__Required work__
Transcribe every entry exactly; the images stay out.

(Extracted records)
+===+
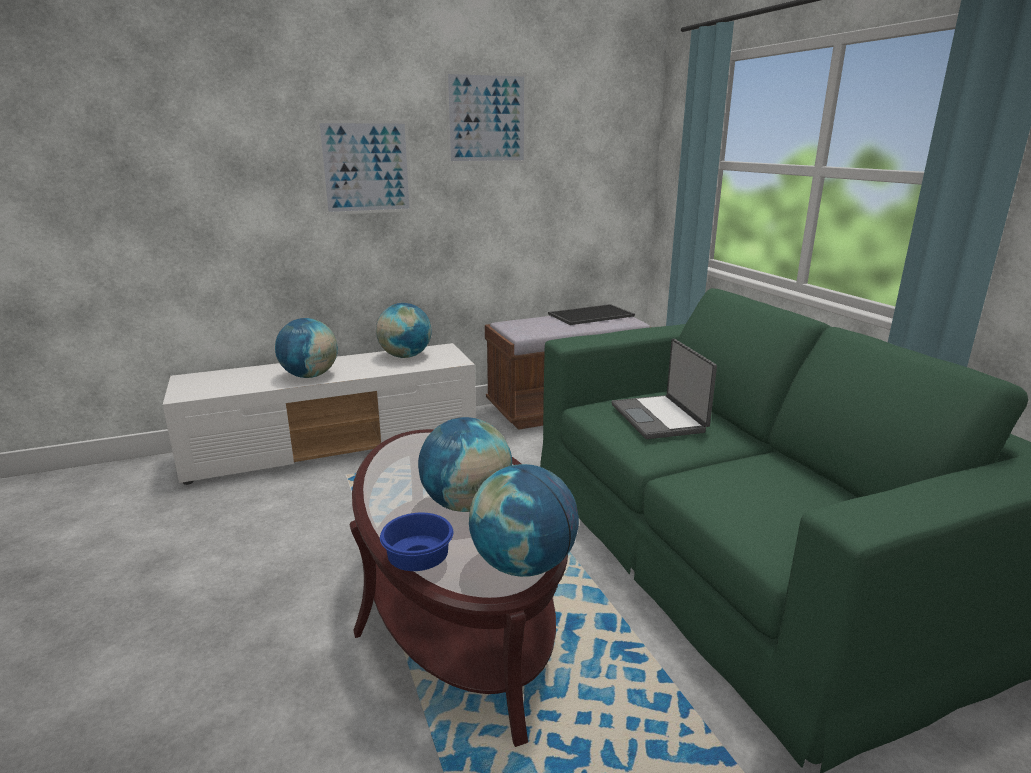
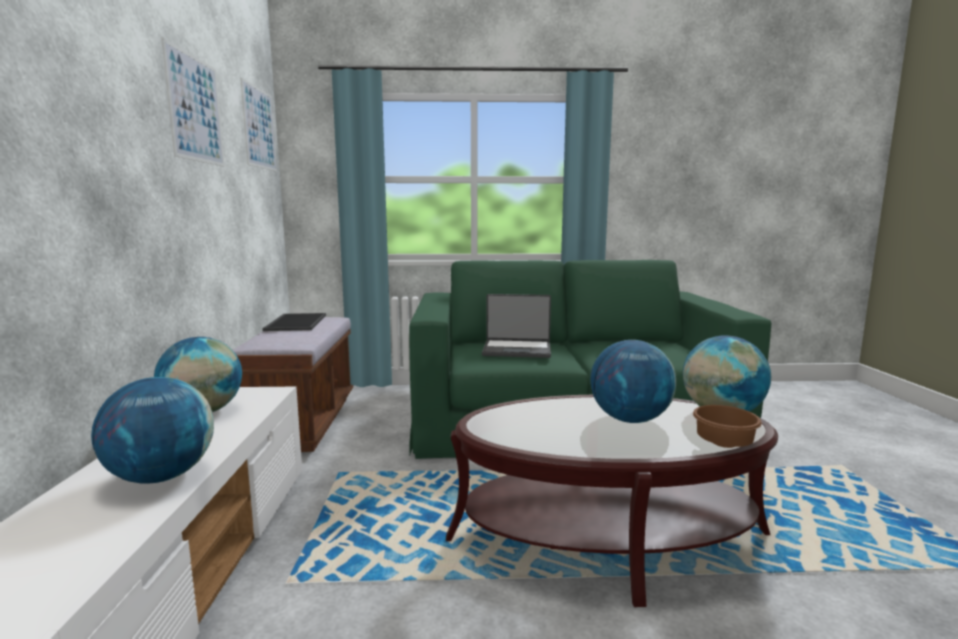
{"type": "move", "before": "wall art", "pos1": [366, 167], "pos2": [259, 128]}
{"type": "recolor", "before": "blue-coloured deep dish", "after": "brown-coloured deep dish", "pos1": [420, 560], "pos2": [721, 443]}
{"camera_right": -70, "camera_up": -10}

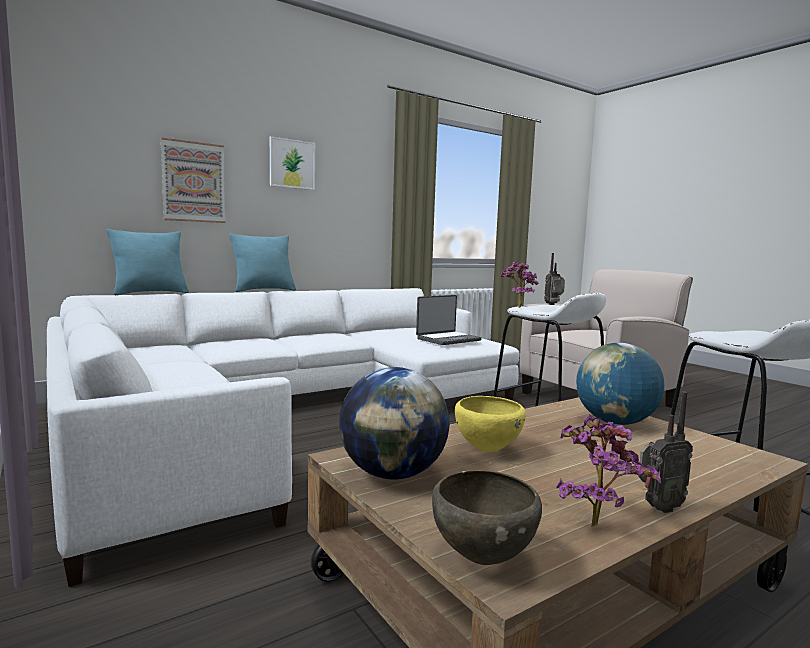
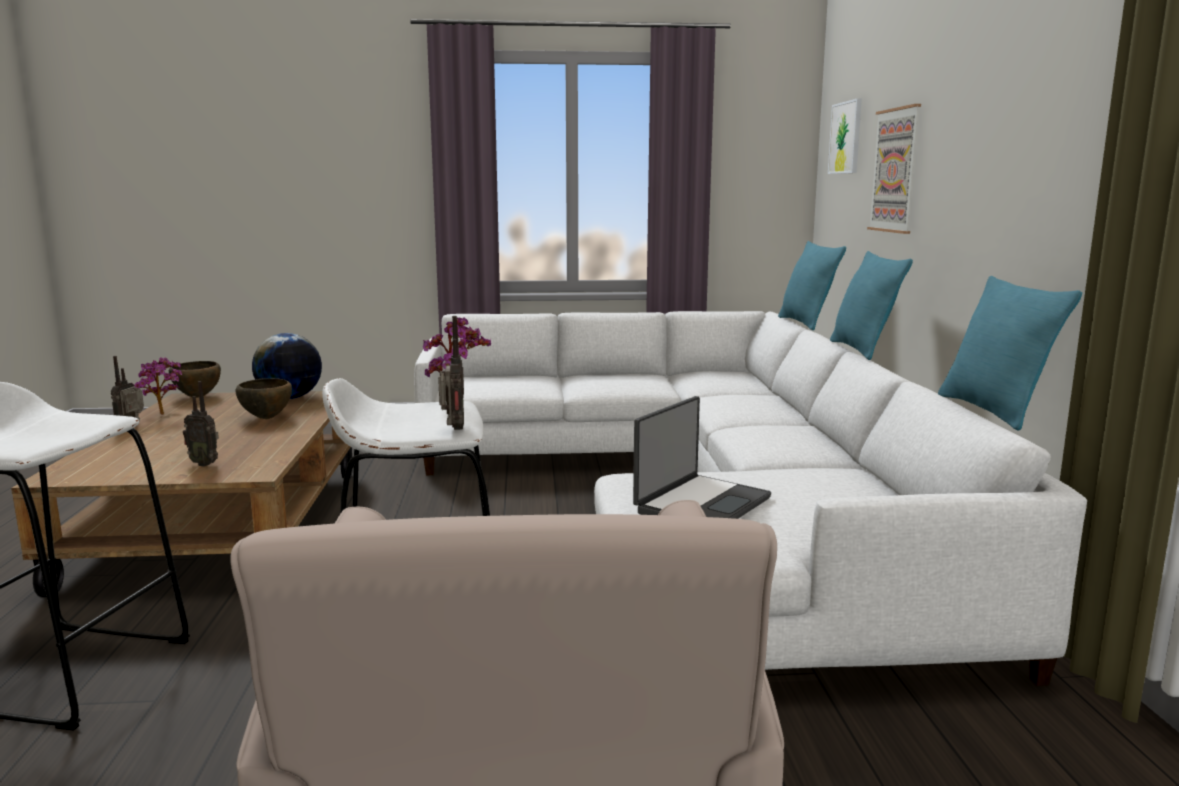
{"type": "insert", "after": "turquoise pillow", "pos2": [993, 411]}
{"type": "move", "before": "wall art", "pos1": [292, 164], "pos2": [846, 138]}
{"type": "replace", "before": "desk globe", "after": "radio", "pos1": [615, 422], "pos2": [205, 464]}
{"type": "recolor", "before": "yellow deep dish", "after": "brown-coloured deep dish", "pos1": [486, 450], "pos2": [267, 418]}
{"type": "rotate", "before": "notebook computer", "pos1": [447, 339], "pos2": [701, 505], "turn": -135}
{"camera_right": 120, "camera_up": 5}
+===+
__Solution__
{"type": "move", "before": "wall art", "pos1": [366, 167], "pos2": [259, 128]}
{"type": "recolor", "before": "blue-coloured deep dish", "after": "brown-coloured deep dish", "pos1": [420, 560], "pos2": [721, 443]}
{"camera_right": -70, "camera_up": -10}

{"type": "insert", "after": "turquoise pillow", "pos2": [993, 411]}
{"type": "move", "before": "wall art", "pos1": [292, 164], "pos2": [846, 138]}
{"type": "replace", "before": "desk globe", "after": "radio", "pos1": [615, 422], "pos2": [205, 464]}
{"type": "recolor", "before": "yellow deep dish", "after": "brown-coloured deep dish", "pos1": [486, 450], "pos2": [267, 418]}
{"type": "rotate", "before": "notebook computer", "pos1": [447, 339], "pos2": [701, 505], "turn": -135}
{"camera_right": 120, "camera_up": 5}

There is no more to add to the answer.